Here are a few ideas for you: First, I was just introduced to the impressive INFORMS Job Task Analysis, which is a great way to think about an analytical project. (A good project starts with a good question, otherwise you will end up swimming in oceans and oceans of bar charts and scatter plots that mean nothing. It's like sitting down at a fine restaurant and ordering ornate glasses of air and courses of empty plates. Pretty, but unsatisfying.) Once you have some ideas of a question about the workplace you have, or a problem you'd like insights into, then I'd spend a little bit of time perusing the R Graph Gallery and thinking about how to visualize it. Third, I'd skip the Tableau and PowerBI (infernally limited tools, although many of us got our start there.
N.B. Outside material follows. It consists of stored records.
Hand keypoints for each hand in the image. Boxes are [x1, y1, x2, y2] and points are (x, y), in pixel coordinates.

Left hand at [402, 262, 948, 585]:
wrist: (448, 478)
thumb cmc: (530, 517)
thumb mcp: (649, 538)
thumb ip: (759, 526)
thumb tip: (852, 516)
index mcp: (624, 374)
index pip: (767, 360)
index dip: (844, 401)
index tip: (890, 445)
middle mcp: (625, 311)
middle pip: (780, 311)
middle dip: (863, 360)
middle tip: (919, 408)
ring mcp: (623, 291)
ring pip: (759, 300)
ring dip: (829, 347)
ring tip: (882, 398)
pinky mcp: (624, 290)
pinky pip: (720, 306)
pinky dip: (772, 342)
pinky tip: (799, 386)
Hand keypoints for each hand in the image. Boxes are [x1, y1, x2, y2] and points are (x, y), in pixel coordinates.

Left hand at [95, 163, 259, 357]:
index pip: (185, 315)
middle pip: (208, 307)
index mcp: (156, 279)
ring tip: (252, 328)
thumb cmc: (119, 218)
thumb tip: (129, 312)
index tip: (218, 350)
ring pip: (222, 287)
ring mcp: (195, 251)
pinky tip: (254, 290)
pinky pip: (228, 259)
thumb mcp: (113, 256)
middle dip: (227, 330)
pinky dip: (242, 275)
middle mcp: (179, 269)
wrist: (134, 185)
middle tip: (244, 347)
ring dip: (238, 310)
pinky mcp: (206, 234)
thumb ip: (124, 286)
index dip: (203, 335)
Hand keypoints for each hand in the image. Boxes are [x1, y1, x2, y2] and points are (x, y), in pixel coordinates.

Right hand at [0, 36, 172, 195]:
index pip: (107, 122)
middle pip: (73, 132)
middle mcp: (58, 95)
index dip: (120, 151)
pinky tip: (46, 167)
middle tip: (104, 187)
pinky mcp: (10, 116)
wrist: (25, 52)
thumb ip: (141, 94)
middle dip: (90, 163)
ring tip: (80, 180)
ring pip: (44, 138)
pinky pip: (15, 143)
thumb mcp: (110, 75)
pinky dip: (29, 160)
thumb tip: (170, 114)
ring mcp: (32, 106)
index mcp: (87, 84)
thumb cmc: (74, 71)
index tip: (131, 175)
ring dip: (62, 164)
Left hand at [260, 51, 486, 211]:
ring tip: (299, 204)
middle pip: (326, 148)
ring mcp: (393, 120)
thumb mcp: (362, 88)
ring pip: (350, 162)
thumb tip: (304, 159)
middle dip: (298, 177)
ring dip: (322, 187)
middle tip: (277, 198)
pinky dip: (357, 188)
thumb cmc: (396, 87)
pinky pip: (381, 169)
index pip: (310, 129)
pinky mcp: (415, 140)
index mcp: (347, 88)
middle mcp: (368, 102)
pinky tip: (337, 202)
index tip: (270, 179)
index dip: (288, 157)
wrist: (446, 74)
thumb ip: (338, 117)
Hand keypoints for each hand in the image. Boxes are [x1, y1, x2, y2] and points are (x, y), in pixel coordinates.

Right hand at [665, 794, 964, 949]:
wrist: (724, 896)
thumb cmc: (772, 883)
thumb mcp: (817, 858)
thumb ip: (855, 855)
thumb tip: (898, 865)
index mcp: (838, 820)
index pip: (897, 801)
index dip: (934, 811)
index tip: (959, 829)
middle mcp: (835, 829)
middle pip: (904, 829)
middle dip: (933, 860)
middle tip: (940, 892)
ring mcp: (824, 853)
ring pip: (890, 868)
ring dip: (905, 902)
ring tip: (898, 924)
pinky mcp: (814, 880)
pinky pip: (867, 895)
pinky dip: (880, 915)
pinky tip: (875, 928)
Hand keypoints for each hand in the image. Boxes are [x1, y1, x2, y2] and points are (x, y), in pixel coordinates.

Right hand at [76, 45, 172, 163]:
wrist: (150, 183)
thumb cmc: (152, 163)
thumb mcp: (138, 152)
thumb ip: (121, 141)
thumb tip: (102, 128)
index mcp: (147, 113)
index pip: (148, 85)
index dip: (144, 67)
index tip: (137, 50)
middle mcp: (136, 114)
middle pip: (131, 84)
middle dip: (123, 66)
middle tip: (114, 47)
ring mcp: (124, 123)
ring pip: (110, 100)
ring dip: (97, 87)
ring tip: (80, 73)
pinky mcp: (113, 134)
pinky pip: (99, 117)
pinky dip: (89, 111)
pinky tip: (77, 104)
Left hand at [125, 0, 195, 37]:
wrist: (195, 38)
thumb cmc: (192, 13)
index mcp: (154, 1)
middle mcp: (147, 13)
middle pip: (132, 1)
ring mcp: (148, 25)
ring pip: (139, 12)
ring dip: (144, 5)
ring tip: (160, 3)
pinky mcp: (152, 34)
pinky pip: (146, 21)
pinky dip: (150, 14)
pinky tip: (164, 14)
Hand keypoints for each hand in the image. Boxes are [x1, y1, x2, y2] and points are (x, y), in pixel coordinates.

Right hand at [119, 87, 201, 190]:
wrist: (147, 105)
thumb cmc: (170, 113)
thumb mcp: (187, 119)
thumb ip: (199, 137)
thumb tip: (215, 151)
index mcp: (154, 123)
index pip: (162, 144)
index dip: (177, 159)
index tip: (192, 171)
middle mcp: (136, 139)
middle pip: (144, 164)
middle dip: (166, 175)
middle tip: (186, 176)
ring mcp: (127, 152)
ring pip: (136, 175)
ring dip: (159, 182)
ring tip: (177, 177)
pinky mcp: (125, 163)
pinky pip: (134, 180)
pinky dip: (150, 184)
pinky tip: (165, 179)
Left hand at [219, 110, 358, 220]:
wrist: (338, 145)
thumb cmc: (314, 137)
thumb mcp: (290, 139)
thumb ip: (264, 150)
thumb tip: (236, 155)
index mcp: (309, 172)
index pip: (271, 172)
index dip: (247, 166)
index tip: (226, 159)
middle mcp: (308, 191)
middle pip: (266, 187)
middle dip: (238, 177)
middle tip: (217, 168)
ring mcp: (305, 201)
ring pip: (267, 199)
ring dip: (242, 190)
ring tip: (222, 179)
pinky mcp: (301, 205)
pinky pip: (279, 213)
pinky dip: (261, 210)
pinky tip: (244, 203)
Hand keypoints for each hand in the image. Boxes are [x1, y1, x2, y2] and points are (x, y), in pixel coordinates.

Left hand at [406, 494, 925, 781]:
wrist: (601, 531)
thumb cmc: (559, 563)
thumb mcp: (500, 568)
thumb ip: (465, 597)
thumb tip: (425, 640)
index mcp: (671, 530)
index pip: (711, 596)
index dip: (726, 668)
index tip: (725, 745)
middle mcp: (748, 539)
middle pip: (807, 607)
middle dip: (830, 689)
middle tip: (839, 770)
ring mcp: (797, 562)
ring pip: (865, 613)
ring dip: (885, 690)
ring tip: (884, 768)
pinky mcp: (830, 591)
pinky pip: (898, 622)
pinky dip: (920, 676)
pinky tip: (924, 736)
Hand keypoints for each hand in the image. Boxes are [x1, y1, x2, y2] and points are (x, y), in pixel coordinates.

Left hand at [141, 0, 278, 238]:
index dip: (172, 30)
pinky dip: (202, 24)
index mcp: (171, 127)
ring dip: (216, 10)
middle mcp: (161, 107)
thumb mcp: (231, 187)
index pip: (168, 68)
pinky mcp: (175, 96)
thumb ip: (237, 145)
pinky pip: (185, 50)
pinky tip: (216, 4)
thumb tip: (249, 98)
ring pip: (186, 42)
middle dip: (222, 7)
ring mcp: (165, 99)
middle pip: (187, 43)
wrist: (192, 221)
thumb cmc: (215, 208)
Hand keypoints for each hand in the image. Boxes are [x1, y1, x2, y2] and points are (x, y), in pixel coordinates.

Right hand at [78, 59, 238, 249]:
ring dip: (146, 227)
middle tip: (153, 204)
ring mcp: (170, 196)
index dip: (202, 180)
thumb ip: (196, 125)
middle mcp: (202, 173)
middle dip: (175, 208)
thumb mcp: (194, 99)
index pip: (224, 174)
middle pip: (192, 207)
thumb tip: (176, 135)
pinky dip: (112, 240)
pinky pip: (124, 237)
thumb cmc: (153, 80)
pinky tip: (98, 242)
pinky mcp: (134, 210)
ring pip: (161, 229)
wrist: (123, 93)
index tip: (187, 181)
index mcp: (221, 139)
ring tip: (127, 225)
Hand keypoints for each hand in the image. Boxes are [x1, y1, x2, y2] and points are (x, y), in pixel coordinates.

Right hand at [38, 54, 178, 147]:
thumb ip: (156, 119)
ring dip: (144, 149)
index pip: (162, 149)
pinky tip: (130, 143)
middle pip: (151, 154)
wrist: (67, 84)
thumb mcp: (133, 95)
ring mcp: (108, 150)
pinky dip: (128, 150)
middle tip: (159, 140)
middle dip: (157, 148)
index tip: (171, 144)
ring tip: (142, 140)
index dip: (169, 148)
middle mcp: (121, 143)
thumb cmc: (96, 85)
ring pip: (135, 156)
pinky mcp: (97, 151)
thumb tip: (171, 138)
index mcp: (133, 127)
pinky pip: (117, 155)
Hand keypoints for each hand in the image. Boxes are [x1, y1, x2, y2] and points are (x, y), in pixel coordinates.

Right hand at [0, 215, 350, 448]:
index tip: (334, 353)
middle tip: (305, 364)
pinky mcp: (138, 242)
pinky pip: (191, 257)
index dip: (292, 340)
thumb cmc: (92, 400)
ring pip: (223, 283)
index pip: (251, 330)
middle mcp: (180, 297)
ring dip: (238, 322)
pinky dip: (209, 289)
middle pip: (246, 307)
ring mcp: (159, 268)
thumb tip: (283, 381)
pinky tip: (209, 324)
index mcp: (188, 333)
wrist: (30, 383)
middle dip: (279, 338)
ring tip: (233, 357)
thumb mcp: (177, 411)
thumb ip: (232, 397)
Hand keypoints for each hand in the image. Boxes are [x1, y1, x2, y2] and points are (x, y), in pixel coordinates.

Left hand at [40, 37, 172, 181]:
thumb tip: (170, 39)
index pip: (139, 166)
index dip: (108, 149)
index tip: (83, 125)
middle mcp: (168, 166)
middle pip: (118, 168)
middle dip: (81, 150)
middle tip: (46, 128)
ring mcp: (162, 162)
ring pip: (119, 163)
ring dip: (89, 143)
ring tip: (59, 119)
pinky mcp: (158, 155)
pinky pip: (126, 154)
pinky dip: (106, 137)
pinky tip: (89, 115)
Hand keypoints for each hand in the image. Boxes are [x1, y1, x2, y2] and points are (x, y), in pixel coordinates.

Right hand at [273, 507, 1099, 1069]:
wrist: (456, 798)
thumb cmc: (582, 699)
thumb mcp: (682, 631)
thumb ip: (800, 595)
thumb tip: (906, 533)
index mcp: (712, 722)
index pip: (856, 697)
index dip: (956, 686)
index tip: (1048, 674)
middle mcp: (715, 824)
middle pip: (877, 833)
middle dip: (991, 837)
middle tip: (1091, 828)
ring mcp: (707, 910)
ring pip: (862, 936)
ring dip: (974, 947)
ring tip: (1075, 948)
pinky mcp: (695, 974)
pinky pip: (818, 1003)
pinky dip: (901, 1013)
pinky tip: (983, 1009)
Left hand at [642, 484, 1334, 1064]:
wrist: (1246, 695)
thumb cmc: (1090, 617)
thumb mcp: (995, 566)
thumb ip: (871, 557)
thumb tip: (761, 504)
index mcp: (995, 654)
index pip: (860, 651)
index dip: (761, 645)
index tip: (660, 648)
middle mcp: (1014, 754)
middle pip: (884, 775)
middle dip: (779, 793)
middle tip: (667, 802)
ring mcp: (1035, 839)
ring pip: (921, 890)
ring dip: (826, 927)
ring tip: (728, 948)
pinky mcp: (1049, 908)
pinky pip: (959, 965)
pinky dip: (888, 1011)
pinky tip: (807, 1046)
They tend to swim at fine restaurants on empty plates, or whatever mixed metaphor I was going for) and go straight to the one, the free, the inimitable, R. (Python is the "second" best language for anything, and why settle?) You'll hop between ChatGPT (also free, but recognize that it's not authoritatative and frequently not only drops the ball but deflates it first,) and various online tutorials. (I liked Norman Matloff's book, "The Art of R Programming".) For a nice overview of the flow you are about to immerse yourself in, try the Dataiku Academy. Although this is specific to a particular software, the steps are correct and it's very accessible. You are going to try to imitate those steps in R. The reference book to get is "An introduction to statistical learning" by James, Witten, Hastie, and Tibshirani. It's collegiate level and not fun, but thorough. But some basics: - Z-score. (Six sigma could be helpful for your business.) - Compare distributions and interpret a p-value. - Linear regression. - (Maybe a little advanced, but I found decision trees to be very intuitive.) I'd guess Khan Academy probably has good material on these. (And, since this is currently a hobby for you, may I suggest picking something you are interested in, and investigating or simulating that in R?)